[start Document]
Re: Bootstraping a Node With a Newer Version

2017-05-17 Thread Dor Laor

We've done such in-place upgrade in the past but not for a real production.

However you're MISSING the point. The root filesystem along with the entire
OS should be completely separated from your data directories. It should
reside
in a different logical volume and thus you can easily change the OS while
not
changing the data volume. Not to mention that there are fancier options like
snapshoting the data volume and thus having zero risk.

Happy LVMing.
Dor

On Wed, May 17, 2017 at 12:51 AM, Shalom Sagges 
wrote:

> Our DevOPS team told me that their policy is not to perform major kernel
> upgrades but simply install a clean new version.
> I also checked online and found a lot of recommendations *not *to do so
> as there might be a lot of dependencies issues that may affect processes
> such as yum.
> e.g.
> https://www.centos.org/forums/viewtopic.php?t=53678
> "The upgrade from CentOS 6 to 7 is a process that is fraught with danger
> and very very untested. Almost no-one succeeds without extreme effort. The
> CentOS wiki page about it has a big fat warning saying "Do not do this". If
> at all possible you should do a parallel install, migrate your data, apps
> and settings to the new box and decommission the old one.
[end Document]
### Short exercise 1:
Repeat the records word for word, from their first line up to and including the line with "road: (255, 86)".
The reply on upgrading a node and the records have nothing to do with each other.
[start Given records]
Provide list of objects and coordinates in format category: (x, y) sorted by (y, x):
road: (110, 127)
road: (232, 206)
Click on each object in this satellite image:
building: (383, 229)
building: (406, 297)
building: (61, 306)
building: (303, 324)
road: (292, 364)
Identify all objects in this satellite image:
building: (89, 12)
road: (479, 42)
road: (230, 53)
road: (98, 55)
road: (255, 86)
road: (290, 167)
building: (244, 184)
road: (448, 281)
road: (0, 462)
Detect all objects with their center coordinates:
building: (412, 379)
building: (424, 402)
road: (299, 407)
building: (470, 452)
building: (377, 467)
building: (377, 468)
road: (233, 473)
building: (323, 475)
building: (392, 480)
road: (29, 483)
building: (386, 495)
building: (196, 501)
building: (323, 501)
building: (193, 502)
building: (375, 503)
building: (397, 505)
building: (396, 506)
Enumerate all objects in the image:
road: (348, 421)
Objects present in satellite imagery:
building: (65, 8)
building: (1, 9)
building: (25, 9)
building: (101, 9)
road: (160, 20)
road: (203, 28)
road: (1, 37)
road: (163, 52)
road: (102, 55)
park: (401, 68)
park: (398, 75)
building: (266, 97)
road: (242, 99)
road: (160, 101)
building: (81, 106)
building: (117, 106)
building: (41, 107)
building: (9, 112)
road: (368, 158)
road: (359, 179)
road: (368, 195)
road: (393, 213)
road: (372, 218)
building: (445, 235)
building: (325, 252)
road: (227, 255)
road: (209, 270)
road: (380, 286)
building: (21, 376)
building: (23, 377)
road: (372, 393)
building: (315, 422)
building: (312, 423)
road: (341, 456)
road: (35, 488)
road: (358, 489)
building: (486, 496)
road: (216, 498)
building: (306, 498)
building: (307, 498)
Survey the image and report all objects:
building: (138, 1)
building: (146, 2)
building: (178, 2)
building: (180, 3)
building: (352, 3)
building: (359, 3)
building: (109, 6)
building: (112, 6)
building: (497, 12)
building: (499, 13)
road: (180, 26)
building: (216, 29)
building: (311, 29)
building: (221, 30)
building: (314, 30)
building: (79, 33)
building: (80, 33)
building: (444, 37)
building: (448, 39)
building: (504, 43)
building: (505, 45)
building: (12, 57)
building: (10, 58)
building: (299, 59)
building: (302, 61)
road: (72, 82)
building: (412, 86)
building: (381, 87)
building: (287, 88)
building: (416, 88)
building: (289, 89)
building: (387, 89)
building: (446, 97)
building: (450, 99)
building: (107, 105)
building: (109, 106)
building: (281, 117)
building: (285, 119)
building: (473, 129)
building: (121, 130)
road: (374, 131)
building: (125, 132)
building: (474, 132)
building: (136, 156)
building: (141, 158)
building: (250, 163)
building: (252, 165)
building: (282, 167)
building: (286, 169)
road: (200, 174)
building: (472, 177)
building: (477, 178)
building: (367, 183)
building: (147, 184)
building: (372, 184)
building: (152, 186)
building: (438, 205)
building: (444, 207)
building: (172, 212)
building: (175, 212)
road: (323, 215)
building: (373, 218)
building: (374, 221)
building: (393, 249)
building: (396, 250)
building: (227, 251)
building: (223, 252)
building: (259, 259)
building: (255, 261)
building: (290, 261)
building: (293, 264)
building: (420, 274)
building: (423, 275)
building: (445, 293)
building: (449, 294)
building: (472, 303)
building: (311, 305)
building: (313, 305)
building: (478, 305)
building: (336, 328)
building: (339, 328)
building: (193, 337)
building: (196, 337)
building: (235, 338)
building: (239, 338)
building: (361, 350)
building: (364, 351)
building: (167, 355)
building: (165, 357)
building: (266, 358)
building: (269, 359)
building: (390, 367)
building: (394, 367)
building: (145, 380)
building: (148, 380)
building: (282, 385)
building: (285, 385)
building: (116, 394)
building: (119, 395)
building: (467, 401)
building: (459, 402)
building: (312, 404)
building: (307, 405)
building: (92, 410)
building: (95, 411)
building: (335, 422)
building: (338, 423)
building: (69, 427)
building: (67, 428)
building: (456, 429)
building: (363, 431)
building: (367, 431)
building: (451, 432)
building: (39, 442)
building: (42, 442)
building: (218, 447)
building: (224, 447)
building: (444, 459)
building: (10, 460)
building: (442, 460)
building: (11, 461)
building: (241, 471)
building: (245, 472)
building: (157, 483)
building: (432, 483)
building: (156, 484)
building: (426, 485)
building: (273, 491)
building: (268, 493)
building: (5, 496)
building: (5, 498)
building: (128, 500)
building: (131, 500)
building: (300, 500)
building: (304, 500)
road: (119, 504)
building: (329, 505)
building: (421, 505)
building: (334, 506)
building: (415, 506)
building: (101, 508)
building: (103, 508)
[end Given records]
### Short exercise 2:
Quote the reply on upgrading a node, from "Happy LVMing." up to and including "such as yum.".

### Correct result 1:
Provide list of objects and coordinates in format category: (x, y) sorted by (y, x):
road: (110, 127)
road: (232, 206)
Click on each object in this satellite image:
building: (383, 229)
building: (406, 297)
building: (61, 306)
building: (303, 324)
road: (292, 364)
Identify all objects in this satellite image:
building: (89, 12)
road: (479, 42)
road: (230, 53)
road: (98, 55)
road: (255, 86)

### Correct result 2:
Happy LVMing.
Dor

On Wed, May 17, 2017 at 12:51 AM, Shalom Sagges 
wrote:

> Our DevOPS team told me that their policy is not to perform major kernel
> upgrades but simply install a clean new version.
> I also checked online and found a lot of recommendations *not *to do so
> as there might be a lot of dependencies issues that may affect processes
> such as yum.